Gators is a machine learning library initially developed by the PayPal Risk as a Service Data Team. While data pre-processing and machine learning models are usually developed in Python, the pre-processing aspect is usually replaced by faster compiled programming languages in the production environment. This change of programming language is an added complexity to the model deployment process but is usually required to cope with the large number of queries per second that can be observed.

The goal of Gators is to be able to manage both model building and model serving using only Python, a language that data scientists are generally familiar with. Gators is built on top of Pandas, Dask, Koalas, NumPy and Cython. Pandas, Dask, and Koalas are used for model building, while NumPy and Cython are used to speed up the model predictions in real-time. Gators was originally built for fraud modelling but can be generalized to many other modelling domains other than binary classification problems.

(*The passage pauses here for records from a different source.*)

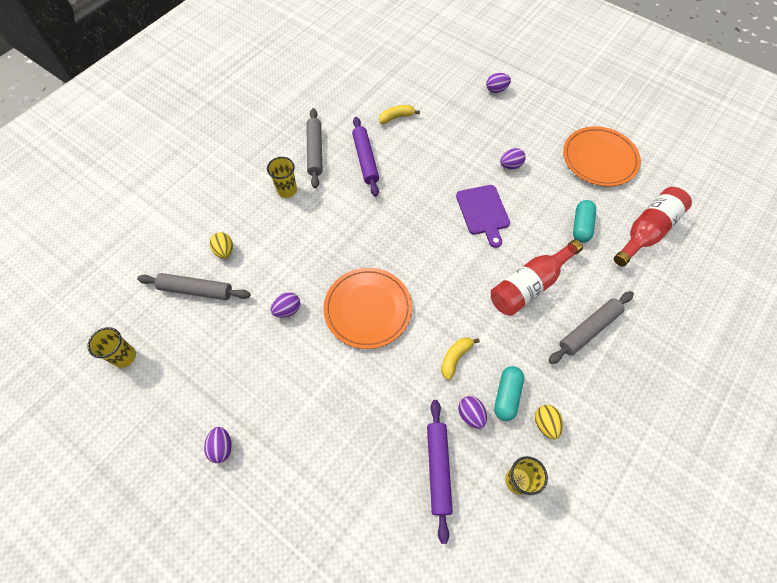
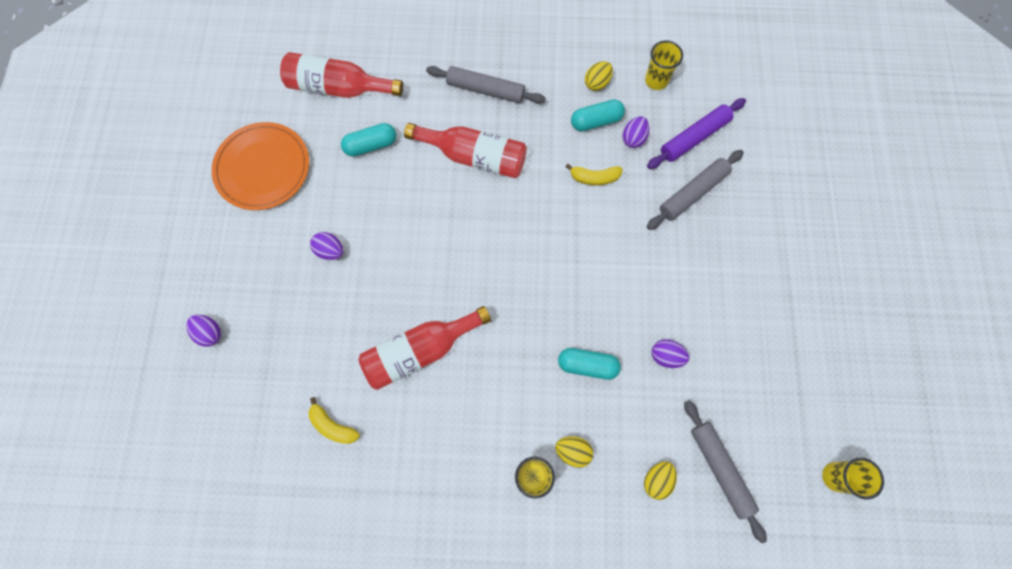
camera: 125 degrees left, 10 degrees up
(222, 447) = (821, 312): purple egg -> none
(281, 218) = (573, 451): none -> yellow egg
(315, 151) = (453, 488): grey rolling pin -> grey rolling pin (693, 193)
(322, 259) = (587, 365): none -> turquoise capsule
(365, 160) = (426, 416): purple rolling pin -> none
(368, 309) = (606, 281): orange plate -> none
(406, 177) = (420, 351): none -> red bottle
(483, 212) = (415, 243): purple cutting board -> none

Gators helps to streamline the model building and productionization processes. The model building part can be done using the Pandas library for datasets held in memory, or Dask and Koalas for big data. On the model serving side, the pre-processing is carried out directly with Python, using NumPy and Cython. As a result, the speed-up using both NumPy and Cython for pre-processing is around 100 compared to standard Python code. Additionally, the per-sample response time becomes similar to other compiled languages (microsecond scale).

In summary, Gators is a package for handling model building, model deployment, and fast real-time pre-processing for a large number of QPS using only Python.